The 2019 lecturer was Richard B. Kaner, Distinguished Professor at the University of California Los Angeles where he also holds the Myung Ki Hong Endowed Chair in Materials Innovation. Kaner received the Royal Society of Chemistry Centenary Prize in 2018, the Materials Research Society Medal in 2015, the American Chemical Society Award in the Chemistry of Materials in 2012, and the Tolman Medal from the Southern California Section of the ACS in 2010. Professor Kaner has received awards from the Dreyfus, Fulbright, Guggenheim, Packard and Sloan Foundations, as well as the ACS Exxon Fellowship in Solid State Chemistry, NSF Presidential Young Investigator Award, and the ACS Buck−Whitney Research Award from the American Chemical Society for his work on refractory materials and new synthetic routes to ceramics, intercalation compounds, and super-hard materials.

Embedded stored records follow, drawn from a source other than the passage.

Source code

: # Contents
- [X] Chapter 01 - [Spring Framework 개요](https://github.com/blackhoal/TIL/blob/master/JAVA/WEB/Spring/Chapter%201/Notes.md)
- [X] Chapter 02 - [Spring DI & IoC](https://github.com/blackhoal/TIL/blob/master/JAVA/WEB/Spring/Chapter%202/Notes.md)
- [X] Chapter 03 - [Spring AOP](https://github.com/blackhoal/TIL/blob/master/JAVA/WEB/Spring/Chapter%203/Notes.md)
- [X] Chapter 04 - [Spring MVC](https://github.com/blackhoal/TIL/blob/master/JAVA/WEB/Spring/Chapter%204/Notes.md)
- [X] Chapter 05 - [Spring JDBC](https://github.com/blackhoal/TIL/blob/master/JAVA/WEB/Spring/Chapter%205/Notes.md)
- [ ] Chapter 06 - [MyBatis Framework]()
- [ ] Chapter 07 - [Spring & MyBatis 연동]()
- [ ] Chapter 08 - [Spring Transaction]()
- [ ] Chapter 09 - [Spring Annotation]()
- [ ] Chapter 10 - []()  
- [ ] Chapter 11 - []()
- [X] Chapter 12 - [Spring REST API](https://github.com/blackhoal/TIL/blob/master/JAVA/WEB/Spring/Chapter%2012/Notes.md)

Thomas E. Mallouk, University of Pennsylvania

In 2022, Thomas E. Mallouk delivered the Suslick-Sessler Lectureship on "Bio-Inspired Conversion of Renewable Energy."  Dr. Mallouk Is currently the Vagelos Professor in Energy Research in the Department of Chemistry at the University of Pennsylvania.  He received his bachelor’s degree from Brown University (where he did undergraduate research with Aaron Wold), received his Ph.D. under the direction of Neil Bartlett at the University of California, Berkeley, and conducted postdoctoral research with Mark Wrighton at MIT. Prior to moving to Penn in 2019, he held faculty positions at the University of Texas at Austin and at Penn State University. Professor Mallouk is the author of more than 500 publications. Among his awards is the ACS Award in the Chemistry of Materials. He is a Fellow of the American Chemical Society and a member of the National Academy of Sciences and of the American Academy of Arts and Sciences.  Mallouk and his research group were among the first to connect the fields of solid state and molecular chemistry through their molecules-to-materials approach. He and his group developed the first layer-by-layer assembly methods for inorganic materials. They studied molecular recognition and self-assembly in porous and lamellar solids, as well as artificial photosynthesis in hybrid inorganic/molecular systems.